We read, we listened to the portable radio.
Obviously this wasn't life, this sitting around
in colored lawn chairs.
- from "August," Louise Gluck
Today must not be a souvenir of yesterday, and so the struggle is everlasting. Who am I today? What do I see today? How shall I use what I know, and how shall I avoid being victim of what I know? Life is not repetition.
- Robert Henri
I have been rethinking a post that I wrote in 2011 on the tension between imagined life and reality. The fantasy in our heads and the truth. What we dream our lives to be in contrast with the ways they unfold.
In Louise Gluck's "August," her young narrator is confident she will be certain when "life" as she imagines it will spread in blazing technicolor across the white screen of summer days. Future selves dormant like ungerminated seeds within the ordinary hours. "Our lives were stored in our heads," the narrator observes, unaware life spools by even in the time spent imagining it. Can we not relate? How we grow lost in daydreams, absorbed in nostalgia, frequently swept to the banks by unbidden musings. "Today must not be a souvenir of yesterday," Robert Henri warned.

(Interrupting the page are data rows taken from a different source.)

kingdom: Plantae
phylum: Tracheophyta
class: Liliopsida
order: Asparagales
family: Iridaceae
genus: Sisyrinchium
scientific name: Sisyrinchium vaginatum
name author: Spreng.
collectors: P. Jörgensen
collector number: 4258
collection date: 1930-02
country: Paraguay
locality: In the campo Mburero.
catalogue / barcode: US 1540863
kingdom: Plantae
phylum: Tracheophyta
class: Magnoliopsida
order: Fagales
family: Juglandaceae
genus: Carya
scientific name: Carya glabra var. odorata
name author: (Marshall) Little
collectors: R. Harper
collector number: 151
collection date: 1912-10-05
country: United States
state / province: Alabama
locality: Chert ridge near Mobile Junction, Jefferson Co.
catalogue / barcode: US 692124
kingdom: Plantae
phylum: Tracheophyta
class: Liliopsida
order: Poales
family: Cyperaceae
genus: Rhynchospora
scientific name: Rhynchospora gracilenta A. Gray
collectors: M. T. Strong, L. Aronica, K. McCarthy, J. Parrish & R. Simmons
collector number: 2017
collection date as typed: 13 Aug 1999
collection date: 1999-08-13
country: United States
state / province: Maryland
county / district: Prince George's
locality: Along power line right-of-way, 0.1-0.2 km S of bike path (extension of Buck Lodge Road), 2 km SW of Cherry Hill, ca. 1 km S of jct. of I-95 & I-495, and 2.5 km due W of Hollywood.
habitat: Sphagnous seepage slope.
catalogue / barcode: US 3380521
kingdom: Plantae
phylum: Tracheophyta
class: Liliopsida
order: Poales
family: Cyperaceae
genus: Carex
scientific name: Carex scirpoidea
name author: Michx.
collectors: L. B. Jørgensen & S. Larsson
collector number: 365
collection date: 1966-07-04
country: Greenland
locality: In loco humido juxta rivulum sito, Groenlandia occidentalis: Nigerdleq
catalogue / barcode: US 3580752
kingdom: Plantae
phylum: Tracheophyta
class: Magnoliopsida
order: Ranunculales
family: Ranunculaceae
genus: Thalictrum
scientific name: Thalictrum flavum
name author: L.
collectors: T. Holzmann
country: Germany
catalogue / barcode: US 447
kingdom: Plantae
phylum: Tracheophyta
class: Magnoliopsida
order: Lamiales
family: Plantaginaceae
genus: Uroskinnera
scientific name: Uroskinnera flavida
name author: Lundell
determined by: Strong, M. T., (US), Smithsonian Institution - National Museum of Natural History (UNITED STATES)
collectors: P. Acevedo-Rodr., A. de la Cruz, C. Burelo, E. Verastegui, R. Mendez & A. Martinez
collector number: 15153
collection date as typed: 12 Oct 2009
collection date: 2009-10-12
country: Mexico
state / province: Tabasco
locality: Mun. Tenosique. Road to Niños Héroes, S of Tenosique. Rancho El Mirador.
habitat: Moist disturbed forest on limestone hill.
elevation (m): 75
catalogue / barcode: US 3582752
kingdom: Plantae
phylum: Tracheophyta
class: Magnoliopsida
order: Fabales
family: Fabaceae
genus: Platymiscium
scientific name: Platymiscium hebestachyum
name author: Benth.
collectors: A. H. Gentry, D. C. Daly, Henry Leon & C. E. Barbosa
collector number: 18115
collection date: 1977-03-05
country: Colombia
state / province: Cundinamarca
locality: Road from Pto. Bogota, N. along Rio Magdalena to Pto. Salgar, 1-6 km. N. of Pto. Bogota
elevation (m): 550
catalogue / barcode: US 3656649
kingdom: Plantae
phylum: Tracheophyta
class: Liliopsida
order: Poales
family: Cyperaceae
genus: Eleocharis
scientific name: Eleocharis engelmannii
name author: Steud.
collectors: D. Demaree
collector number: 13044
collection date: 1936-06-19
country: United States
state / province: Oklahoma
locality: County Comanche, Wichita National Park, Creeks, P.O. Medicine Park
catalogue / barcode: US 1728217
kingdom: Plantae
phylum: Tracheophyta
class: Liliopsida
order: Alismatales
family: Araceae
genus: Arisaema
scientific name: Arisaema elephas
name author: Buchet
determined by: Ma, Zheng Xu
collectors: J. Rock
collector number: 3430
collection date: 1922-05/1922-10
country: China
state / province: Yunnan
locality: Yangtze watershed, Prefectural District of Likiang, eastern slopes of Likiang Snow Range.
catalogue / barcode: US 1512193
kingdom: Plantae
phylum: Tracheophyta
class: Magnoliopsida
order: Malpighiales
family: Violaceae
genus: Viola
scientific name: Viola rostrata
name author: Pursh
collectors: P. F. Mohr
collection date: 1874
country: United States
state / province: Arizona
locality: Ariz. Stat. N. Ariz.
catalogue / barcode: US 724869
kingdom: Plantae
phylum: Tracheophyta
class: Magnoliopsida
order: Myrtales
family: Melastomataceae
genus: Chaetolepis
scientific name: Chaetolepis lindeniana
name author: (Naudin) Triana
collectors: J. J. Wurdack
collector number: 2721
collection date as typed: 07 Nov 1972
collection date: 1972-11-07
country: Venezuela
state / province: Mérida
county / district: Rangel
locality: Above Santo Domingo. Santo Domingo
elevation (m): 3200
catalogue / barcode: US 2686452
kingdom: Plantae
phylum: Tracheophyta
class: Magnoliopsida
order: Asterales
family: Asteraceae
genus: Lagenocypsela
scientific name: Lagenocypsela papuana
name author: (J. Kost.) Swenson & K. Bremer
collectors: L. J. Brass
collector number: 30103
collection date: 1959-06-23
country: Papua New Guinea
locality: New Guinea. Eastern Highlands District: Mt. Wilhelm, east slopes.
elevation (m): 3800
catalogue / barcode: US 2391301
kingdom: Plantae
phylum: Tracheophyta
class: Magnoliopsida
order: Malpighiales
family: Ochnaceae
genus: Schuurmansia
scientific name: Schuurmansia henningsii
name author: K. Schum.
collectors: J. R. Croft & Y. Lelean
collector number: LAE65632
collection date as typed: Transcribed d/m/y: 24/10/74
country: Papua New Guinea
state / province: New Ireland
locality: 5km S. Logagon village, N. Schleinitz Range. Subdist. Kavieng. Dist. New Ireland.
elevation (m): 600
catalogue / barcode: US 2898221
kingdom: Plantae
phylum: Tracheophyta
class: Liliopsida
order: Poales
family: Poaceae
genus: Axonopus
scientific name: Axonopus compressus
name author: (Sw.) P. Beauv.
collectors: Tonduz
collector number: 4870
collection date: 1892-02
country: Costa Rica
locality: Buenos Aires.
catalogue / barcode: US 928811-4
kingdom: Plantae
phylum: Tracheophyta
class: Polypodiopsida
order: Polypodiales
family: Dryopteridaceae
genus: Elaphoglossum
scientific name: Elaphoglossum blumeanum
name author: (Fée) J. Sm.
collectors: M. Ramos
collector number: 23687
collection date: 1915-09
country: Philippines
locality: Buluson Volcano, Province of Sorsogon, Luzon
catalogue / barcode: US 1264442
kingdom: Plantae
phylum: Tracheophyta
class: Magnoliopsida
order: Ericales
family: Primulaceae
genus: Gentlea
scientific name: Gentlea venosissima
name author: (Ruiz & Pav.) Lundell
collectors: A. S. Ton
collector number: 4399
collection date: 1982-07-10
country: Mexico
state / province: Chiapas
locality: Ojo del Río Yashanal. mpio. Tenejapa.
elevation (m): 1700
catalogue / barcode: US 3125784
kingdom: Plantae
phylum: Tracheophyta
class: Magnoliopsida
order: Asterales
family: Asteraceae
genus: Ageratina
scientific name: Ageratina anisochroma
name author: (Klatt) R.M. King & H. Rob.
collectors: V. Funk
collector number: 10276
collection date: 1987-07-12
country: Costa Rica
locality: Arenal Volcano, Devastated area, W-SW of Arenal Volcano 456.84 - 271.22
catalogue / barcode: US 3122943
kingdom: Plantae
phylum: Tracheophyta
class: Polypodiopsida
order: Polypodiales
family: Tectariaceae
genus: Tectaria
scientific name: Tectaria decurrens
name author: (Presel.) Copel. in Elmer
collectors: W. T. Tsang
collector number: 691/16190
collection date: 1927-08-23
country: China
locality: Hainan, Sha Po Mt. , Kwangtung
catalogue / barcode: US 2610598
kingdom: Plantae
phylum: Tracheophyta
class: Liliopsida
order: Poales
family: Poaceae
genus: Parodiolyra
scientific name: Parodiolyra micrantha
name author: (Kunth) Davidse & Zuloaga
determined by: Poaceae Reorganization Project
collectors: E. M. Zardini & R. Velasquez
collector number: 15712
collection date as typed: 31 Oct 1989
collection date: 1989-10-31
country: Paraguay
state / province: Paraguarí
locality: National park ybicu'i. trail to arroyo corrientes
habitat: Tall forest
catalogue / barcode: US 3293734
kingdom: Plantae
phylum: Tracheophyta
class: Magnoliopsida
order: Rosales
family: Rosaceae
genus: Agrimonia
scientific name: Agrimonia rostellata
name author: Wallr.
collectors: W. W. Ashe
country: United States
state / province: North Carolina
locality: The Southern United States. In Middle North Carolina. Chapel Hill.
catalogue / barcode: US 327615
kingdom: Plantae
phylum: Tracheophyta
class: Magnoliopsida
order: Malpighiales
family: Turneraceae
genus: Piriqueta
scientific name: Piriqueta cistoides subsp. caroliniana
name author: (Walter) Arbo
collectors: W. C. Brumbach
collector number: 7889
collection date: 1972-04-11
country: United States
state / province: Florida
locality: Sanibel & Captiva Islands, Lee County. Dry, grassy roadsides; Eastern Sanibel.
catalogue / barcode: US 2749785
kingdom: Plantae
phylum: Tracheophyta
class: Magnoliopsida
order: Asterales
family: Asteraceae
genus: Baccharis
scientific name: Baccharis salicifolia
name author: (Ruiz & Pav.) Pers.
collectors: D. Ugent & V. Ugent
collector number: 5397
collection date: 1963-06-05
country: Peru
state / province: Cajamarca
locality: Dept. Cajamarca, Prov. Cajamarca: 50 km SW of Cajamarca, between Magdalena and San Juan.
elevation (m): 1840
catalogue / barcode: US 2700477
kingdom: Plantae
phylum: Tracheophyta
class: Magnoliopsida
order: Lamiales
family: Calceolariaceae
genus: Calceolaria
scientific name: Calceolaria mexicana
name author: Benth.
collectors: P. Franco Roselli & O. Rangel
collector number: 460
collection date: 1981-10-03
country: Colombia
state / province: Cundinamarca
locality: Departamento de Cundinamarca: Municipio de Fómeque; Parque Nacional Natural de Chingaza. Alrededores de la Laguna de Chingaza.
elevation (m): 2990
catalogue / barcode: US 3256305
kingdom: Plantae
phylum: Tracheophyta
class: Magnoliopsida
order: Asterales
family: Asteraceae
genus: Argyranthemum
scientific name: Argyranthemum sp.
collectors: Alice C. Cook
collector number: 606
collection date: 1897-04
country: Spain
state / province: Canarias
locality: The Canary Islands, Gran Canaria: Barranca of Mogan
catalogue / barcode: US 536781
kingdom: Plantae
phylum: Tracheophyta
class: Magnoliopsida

For what would we have then but a hall of memories? Of recollections like mirrors, arrayed in an endless vision of the past.
We are now in the summer of another year. We may indeed sit in lawn chairs. But if we do so in the company of a friend, perhaps turn a page in a book, enjoy solitude in the pleasure of a favorite tune on the radio...it is all genuine, all everyday living. The ordinary hours produce the honey of life's busyness. Days to years rolling into a swell of gathered sweetness that rests in our hearts like morning dew in the throat of an iris.
This. This universe in the universe of one.
Beautiful. Ordinary. A summer of books, the radio, and colored lawn chairs.